Schools would be impacted

Mainland residents of Worcester County should pay close attention to the tax differential discussions that will take place, again, this fall and winter between the Town of Ocean City and the Worcester County Commissioners.
In essence, the differential, which Ocean City has been seeking for years, involves reducing the county property tax rate for Ocean City taxpayers to reflect county services they pay for with their tax dollars, but don’t use because resort government also provides them.
One example of this duplication of services would be parks and recreation. Although the county’s facilities are available to everyone, Ocean City has its own and residents rarely cross the bay to use what the county provides.
A part of Ocean City officials’ push for the split tax rate is their pledge to take their request for a differential to the General Assembly if the county doesn’t accede to their wishes.
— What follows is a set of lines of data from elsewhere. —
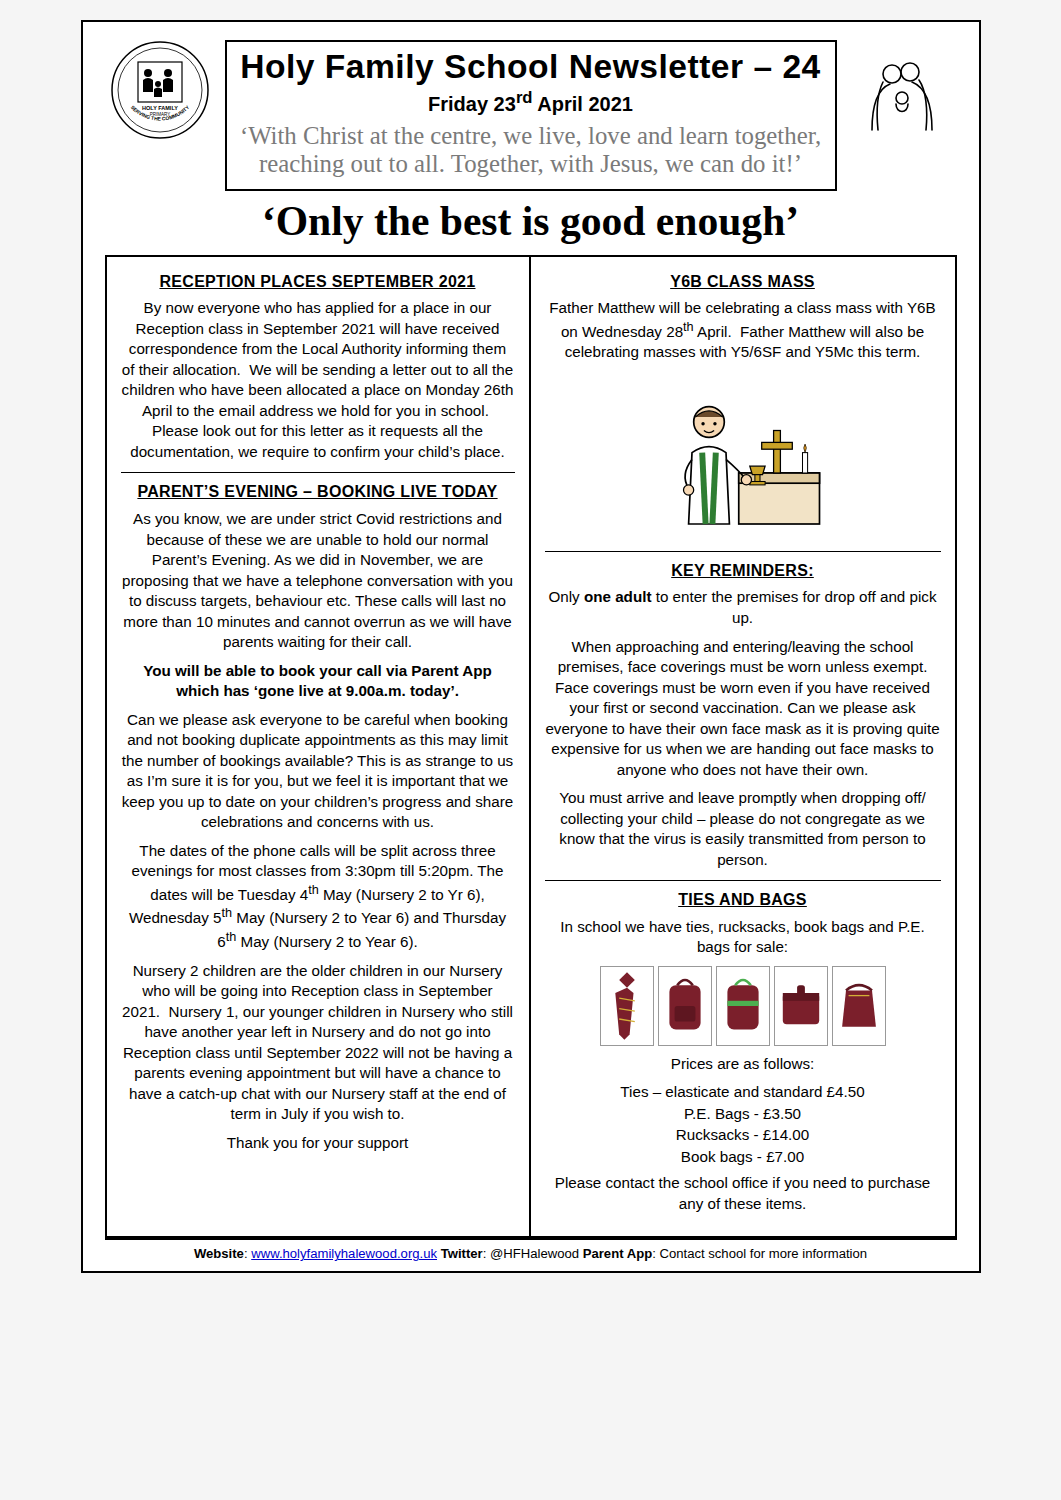HOLY FAMILY PRIMARY SERVING THE COMMUNITY
Holy Family School Newsletter – 24
Friday 23rd April 2021
‘With Christ at the centre, we live, love and learn together,
reaching out to all. Together, with Jesus, we can do it!’
‘Only the best is good enough’
RECEPTION PLACES SEPTEMBER 2021
By now everyone who has applied for a place in our Reception class in September 2021 will have received correspondence from the Local Authority informing them of their allocation. We will be sending a letter out to all the children who have been allocated a place on Monday 26th April to the email address we hold for you in school. Please look out for this letter as it requests all the documentation, we require to confirm your child’s place.
PARENT’S EVENING – BOOKING LIVE TODAY
As you know, we are under strict Covid restrictions and because of these we are unable to hold our normal Parent’s Evening. As we did in November, we are proposing that we have a telephone conversation with you to discuss targets, behaviour etc. These calls will last no more than 10 minutes and cannot overrun as we will have parents waiting for their call.
You will be able to book your call via Parent App which has ‘gone live at 9.00a.m. today’.
Can we please ask everyone to be careful when booking and not booking duplicate appointments as this may limit the number of bookings available? This is as strange to us as I’m sure it is for you, but we feel it is important that we keep you up to date on your children’s progress and share celebrations and concerns with us.
The dates of the phone calls will be split across three evenings for most classes from 3:30pm till 5:20pm. The dates will be Tuesday 4th May (Nursery 2 to Yr 6), Wednesday 5th May (Nursery 2 to Year 6) and Thursday 6th May (Nursery 2 to Year 6).
Nursery 2 children are the older children in our Nursery who will be going into Reception class in September 2021. Nursery 1, our younger children in Nursery who still have another year left in Nursery and do not go into Reception class until September 2022 will not be having a parents evening appointment but will have a chance to have a catch-up chat with our Nursery staff at the end of term in July if you wish to.
Thank you for your support
Y6B CLASS MASS
Father Matthew will be celebrating a class mass with Y6B on Wednesday 28th April. Father Matthew will also be celebrating masses with Y5/6SF and Y5Mc this term.
KEY REMINDERS:
Only one adult to enter the premises for drop off and pick up.
When approaching and entering/leaving the school premises, face coverings must be worn unless exempt. Face coverings must be worn even if you have received your first or second vaccination. Can we please ask everyone to have their own face mask as it is proving quite expensive for us when we are handing out face masks to anyone who does not have their own.
You must arrive and leave promptly when dropping off/ collecting your child – please do not congregate as we know that the virus is easily transmitted from person to person.
TIES AND BAGS
In school we have ties, rucksacks, book bags and P.E. bags for sale:
Prices are as follows:
Ties – elasticate and standard £4.50
P.E. Bags - £3.50
Rucksacks - £14.00
Book bags - £7.00
Please contact the school office if you need to purchase any of these items.
Website: www.holyfamilyhalewood.org.uk Twitter: @HFHalewood Parent App: Contact school for more information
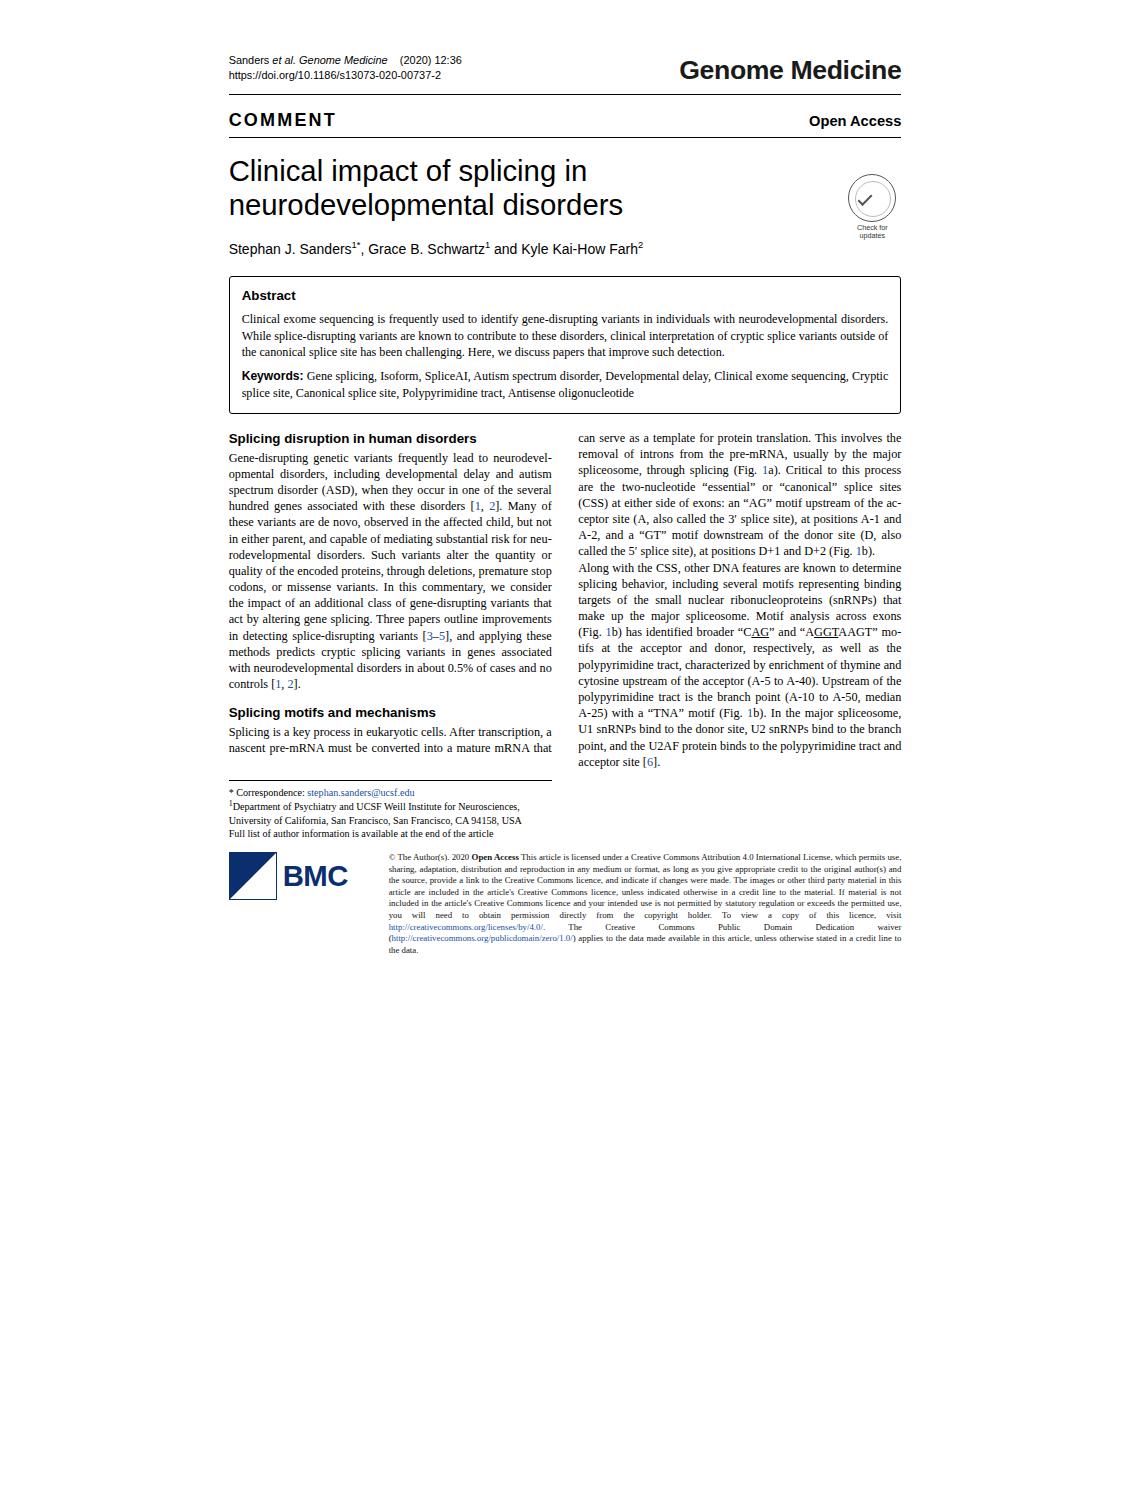Sanders et al. Genome Medicine (2020) 12:36
https://doi.org/10.1186/s13073-020-00737-2
Genome Medicine
Comment
Open Access
Check for
updates
Clinical impact of splicing in
neurodevelopmental disorders
Stephan J. Sanders1*, Grace B. Schwartz1 and Kyle Kai-How Farh2
Abstract
Clinical exome sequencing is frequently used to identify gene-disrupting variants in individuals with neurodevelopmental disorders. While splice-disrupting variants are known to contribute to these disorders, clinical interpretation of cryptic splice variants outside of the canonical splice site has been challenging. Here, we discuss papers that improve such detection.
Keywords: Gene splicing, Isoform, SpliceAI, Autism spectrum disorder, Developmental delay, Clinical exome sequencing, Cryptic splice site, Canonical splice site, Polypyrimidine tract, Antisense oligonucleotide
Splicing disruption in human disorders
Gene-disrupting genetic variants frequently lead to neurodevelopmental disorders, including developmental delay and autism spectrum disorder (ASD), when they occur in one of the several hundred genes associated with these disorders [1, 2]. Many of these variants are de novo, observed in the affected child, but not in either parent, and capable of mediating substantial risk for neurodevelopmental disorders. Such variants alter the quantity or quality of the encoded proteins, through deletions, premature stop codons, or missense variants. In this commentary, we consider the impact of an additional class of gene-disrupting variants that act by altering gene splicing. Three papers outline improvements in detecting splice-disrupting variants [3–5], and applying these methods predicts cryptic splicing variants in genes associated with neurodevelopmental disorders in about 0.5% of cases and no controls [1, 2].
Splicing motifs and mechanisms
Splicing is a key process in eukaryotic cells. After transcription, a nascent pre-mRNA must be converted into a mature mRNA that can serve as a template for protein translation. This involves the removal of introns from the pre-mRNA, usually by the major spliceosome, through splicing (Fig. 1a). Critical to this process are the two-nucleotide “essential” or “canonical” splice sites (CSS) at either side of exons: an “AG” motif upstream of the acceptor site (A, also called the 3′ splice site), at positions A-1 and A-2, and a “GT” motif downstream of the donor site (D, also called the 5′ splice site), at positions D+1 and D+2 (Fig. 1b).
Along with the CSS, other DNA features are known to determine splicing behavior, including several motifs representing binding targets of the small nuclear ribonucleoproteins (snRNPs) that make up the major spliceosome. Motif analysis across exons (Fig. 1b) has identified broader “CAG” and “AGGTAAGT” motifs at the acceptor and donor, respectively, as well as the polypyrimidine tract, characterized by enrichment of thymine and cytosine upstream of the acceptor (A-5 to A-40). Upstream of the polypyrimidine tract is the branch point (A-10 to A-50, median A-25) with a “TNA” motif (Fig. 1b). In the major spliceosome, U1 snRNPs bind to the donor site, U2 snRNPs bind to the branch point, and the U2AF protein binds to the polypyrimidine tract and acceptor site [6].
* Correspondence: stephan.sanders@ucsf.edu
1Department of Psychiatry and UCSF Weill Institute for Neurosciences, University of California, San Francisco, San Francisco, CA 94158, USA
Full list of author information is available at the end of the article
BMC
© The Author(s). 2020 Open Access This article is licensed under a Creative Commons Attribution 4.0 International License, which permits use, sharing, adaptation, distribution and reproduction in any medium or format, as long as you give appropriate credit to the original author(s) and the source, provide a link to the Creative Commons licence, and indicate if changes were made. The images or other third party material in this article are included in the article's Creative Commons licence, unless indicated otherwise in a credit line to the material. If material is not included in the article's Creative Commons licence and your intended use is not permitted by statutory regulation or exceeds the permitted use, you will need to obtain permission directly from the copyright holder. To view a copy of this licence, visit http://creativecommons.org/licenses/by/4.0/. The Creative Commons Public Domain Dedication waiver (http://creativecommons.org/publicdomain/zero/1.0/) applies to the data made available in this article, unless otherwise stated in a credit line to the data.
Either way, the problem for mainland residents is that they will have to make up whatever tax break Ocean City might receive, assuming there’s no adjustment in the county budget.
More than anything else, that could pose problems with the school budget in a county that receives less state funding for schools than most, if not all, other counties.
That’s because the main factor in the state’s school funding formula is local tax dollars raised per capita, a number that is seriously skewed by the resort’s huge tax base, which is driven by nonresident property owners.
In reality, this nonresident source of income obscures just how poor some areas of Worcester are and, were Ocean City to receive a significant tax break, how difficult it would be for the rest of Worcester to fund the school system at its current levels without creating a serious burden on mainland taxpayers.
As a result, any tax differential agreed to by these two governments would require an adjustment, or special exception, in the school funding formula that reflects the mainland’s loss of a large portion of this nonresident tax revenue.
Residents, their governments and the Board of Education need to begin that discussion now in the event that Ocean City appeals to the legislature in January.